All of the above is a guess.... no facts....  

Dave


----------



## kryinggame (Sep 19, 2013)

DaveOmak said:


> Maybe.......  if you line it with fire brick....  It still could get too hot and damage the porcelain coating...  The legs will have to be reinforced to carry the extra weight...     If you like the WSM and cook on it, I wouldn't do it.....   You might end up buying a fire pit and a new WSM....
> 
> All of the above is a guess.... no facts....
> 
> Dave


Dave, as always, you give good advice.  I'm not going to risk my WSM.  I'll just spend the cash and buy a dedicated fire pit.


----------



## turnandburn (Sep 19, 2013)

kryinggame said:


> Dave, as always, you give good advice.  I'm not going to risk my WSM.  I'll just spend the cash and buy a dedicated fire pit.



or make one out of a washer tumbler barrel...you can find em on CL all the time. ppl gut out washer machines and keep the barrels for fire pits. have a few legs welded on to it..and boom..fire pit status!..also doubles as a place to pre burn wood for adding coals to smoker. win win!


----------



## dougmays (Sep 19, 2013)

Yea i wouldn't risk damaging my WSM bottom either. The highest temp you might have in the bowl of the WSM is around 300 degrees and that's slow burning coal...not open flame. Also backyard fires can get much hotter then 300-400 degrees so you run the risk getting it to hot and making it break down faster.

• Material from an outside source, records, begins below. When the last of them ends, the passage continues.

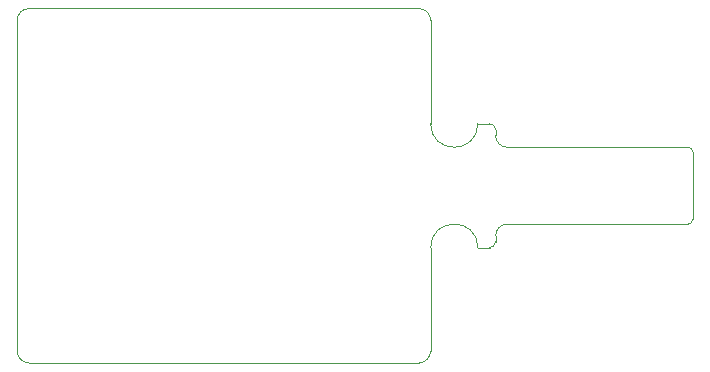
<source format=gbr>
%TF.GenerationSoftware,KiCad,Pcbnew,8.0.2*%
%TF.CreationDate,2024-05-05T22:58:05+02:00*%
%TF.ProjectId,PA3194G822_R01,50413331-3934-4473-9832-325f5230312e,A*%
%TF.SameCoordinates,Original*%
%TF.FileFunction,Profile,NP*%
%FSLAX46Y46*%
G04 Gerber Fmt 4.6, Leading zero omitted, Abs format (unit mm)*
G04 Created by KiCad (PCBNEW 8.0.2) date 2024-05-05 22:58:05*
%MOMM*%
%LPD*%
G01*
G04 APERTURE LIST*
%TA.AperFunction,Profile*%
%ADD10C,0.050000*%
%TD*%
G04 APERTURE END LIST*
D10*
X100000000Y-86000000D02*
G75*
G02*
X101000000Y-85000000I1000000J0D01*
G01*
X141500000Y-96750000D02*
G75*
G02*
X140500000Y-95750000I0J1000000D01*
G01*
X141500000Y-96750000D02*
X156800000Y-96750000D01*
X101000000Y-85000000D02*
X134000000Y-85000000D01*
X135000000Y-114000000D02*
X135000000Y-105250000D01*
X101000000Y-115000000D02*
X134000000Y-115000000D01*
X134000000Y-85000000D02*
G75*
G02*
X135000000Y-86000000I0J-1000000D01*
G01*
X135000000Y-105250000D02*
G75*
G02*
X139000000Y-105250000I2000000J0D01*
G01*
X157200000Y-97150000D02*
X157200000Y-102850000D01*
X140500000Y-104250000D02*
G75*
G02*
X141500000Y-103250000I1000000J0D01*
G01*
X135000000Y-114000000D02*
G75*
G02*
X134000000Y-115000000I-1000000J0D01*
G01*
X156800000Y-96750000D02*
G75*
G02*
X157200000Y-97150000I0J-400000D01*
G01*
X135000000Y-86000000D02*
X135000000Y-94750000D01*
X140000000Y-94750000D02*
G75*
G02*
X140500000Y-95250000I0J-500000D01*
G01*
X141500000Y-103250000D02*
X156800000Y-103250000D01*
X139000000Y-105250000D02*
X140000000Y-105250000D01*
X157200000Y-102850000D02*
G75*
G02*
X156800000Y-103250000I-400000J0D01*
G01*
X140500000Y-95250000D02*
X140500000Y-95750000D01*
X140500000Y-104750000D02*
G75*
G02*
X140000000Y-105250000I-500000J0D01*
G01*
X139000000Y-94750000D02*
X140000000Y-94750000D01*
X100000000Y-86000000D02*
X100000000Y-114000000D01*
X101000000Y-115000000D02*
G75*
G02*
X100000000Y-114000000I0J1000000D01*
G01*
X139000000Y-94750000D02*
G75*
G02*
X135000000Y-94750000I-2000000J0D01*
G01*
X140500000Y-104750000D02*
X140500000Y-104250000D01*
M02*

</source>
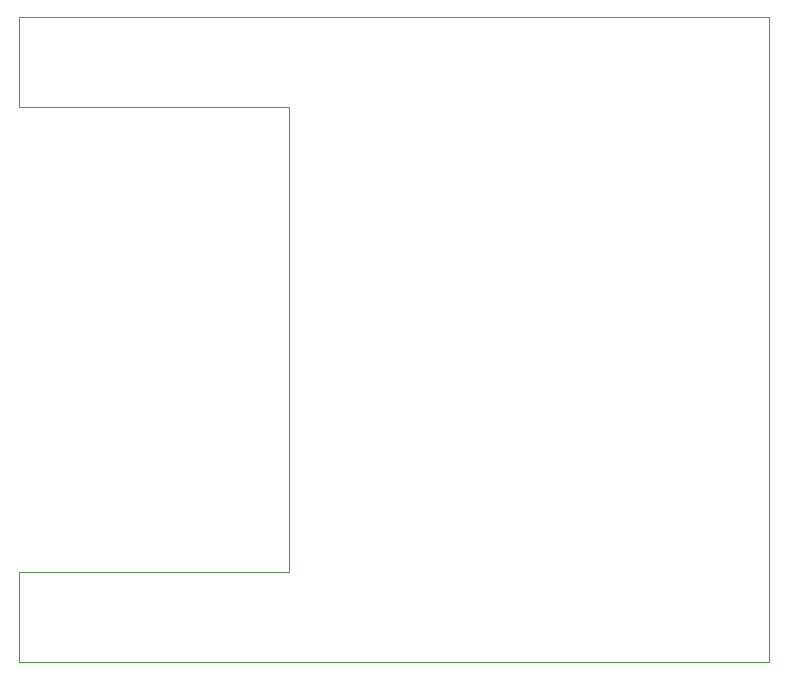
<source format=gbr>
%TF.GenerationSoftware,KiCad,Pcbnew,(5.1.9)-1*%
%TF.CreationDate,2021-11-09T16:08:34-06:00*%
%TF.ProjectId,SwitchBoard,53776974-6368-4426-9f61-72642e6b6963,rev?*%
%TF.SameCoordinates,Original*%
%TF.FileFunction,Profile,NP*%
%FSLAX46Y46*%
G04 Gerber Fmt 4.6, Leading zero omitted, Abs format (unit mm)*
G04 Created by KiCad (PCBNEW (5.1.9)-1) date 2021-11-09 16:08:34*
%MOMM*%
%LPD*%
G01*
G04 APERTURE LIST*
%TA.AperFunction,Profile*%
%ADD10C,0.050000*%
%TD*%
G04 APERTURE END LIST*
D10*
X0Y54610000D02*
X63500000Y54610000D01*
X63500000Y0D02*
X63500000Y54610000D01*
X0Y0D02*
X63500000Y0D01*
X0Y0D02*
X0Y7620000D01*
X0Y7620000D02*
X22860000Y7620000D01*
X22860000Y7620000D02*
X22860000Y46990000D01*
X0Y46990000D02*
X22860000Y46990000D01*
X0Y46990000D02*
X0Y54610000D01*
M02*

</source>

Home depot sells nice looking coper firepits, i have one, for aroiund $100...its great and lasts forever!


----------



## turnandburn (Sep 19, 2013)

sent you a PM with some links to some fire pits for pretty cheap in your area.


----------



## kryinggame (Sep 19, 2013)

Thanks gang. 

TurnandBurn, I appreciate the links.  The only problem is, those three are pretty far out from me.  I actually saw a nice one for about $100 at Walmart.


----------



## turnandburn (Sep 19, 2013)

kryinggame said:


> Thanks gang.
> 
> 
> 
> TurnandBurn, I appreciate the links.  The only problem is, those three are pretty far out from me.  I actually saw a nice one for about $100 at Walmart.



just trying to give ya a general idea...stuff is out there..just gotta go get it. lol. im a craigslist hound..if its needed i can find it..lol.


----------



## kryinggame (Sep 19, 2013)

TurnandBurn said:


> kryinggame said:
> 
> 
> > Thanks gang.
> ...


Funny, about a year ago, I was searching Craiglist pretty hard for a WSM.  Someone in the area was selling one but it was extremely dirty and rusted.  Dude wanted $250 for it. That's shocking but that's the free enterprise.


----------



## turnandburn (Sep 19, 2013)

kryinggame said:


> Funny, about a year ago, I was searching Craiglist pretty hard for a WSM.  Someone in the area was selling one but it was extremely dirty and rusted.  Dude wanted $250 for it. That's shocking but that's the free enterprise.



unfortunately theres some ppl who sell things on CL and think THEIR item is made of gold and worth more than what store retails for...i can tell you some stories. lol. but theres not enough beer in a day to hear em all. lol.  either way good luck with your search bud.


----------